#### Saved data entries
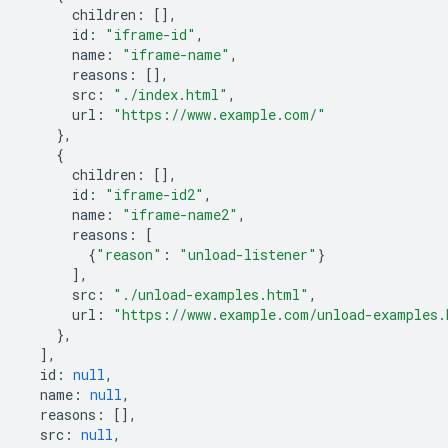
children
:
[],
id
:
"iframe-id"
,
name
:
"iframe-name"
,
reasons
:
[],
src
:
"./index.html"
,
url
:
"https://www.example.com/"
},
{
children
:
[],
id
:
"iframe-id2"
,
name
:
"iframe-name2"
,
reasons
:
[
{
"reason"
:
"unload-listener"
}
],
src
:
"./unload-examples.html"
,
url
:
"https://www.example.com/unload-examples.
},
],
id
:
null
,
name
:
null
,
reasons
:
[],
src
:
null
,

#### Brief
In the data above, which lines include "unload"? Return those lines.

#### Exercise solution
"unload-listener"
"./unload-examples.html"
"https://www.example.com/unload-examples.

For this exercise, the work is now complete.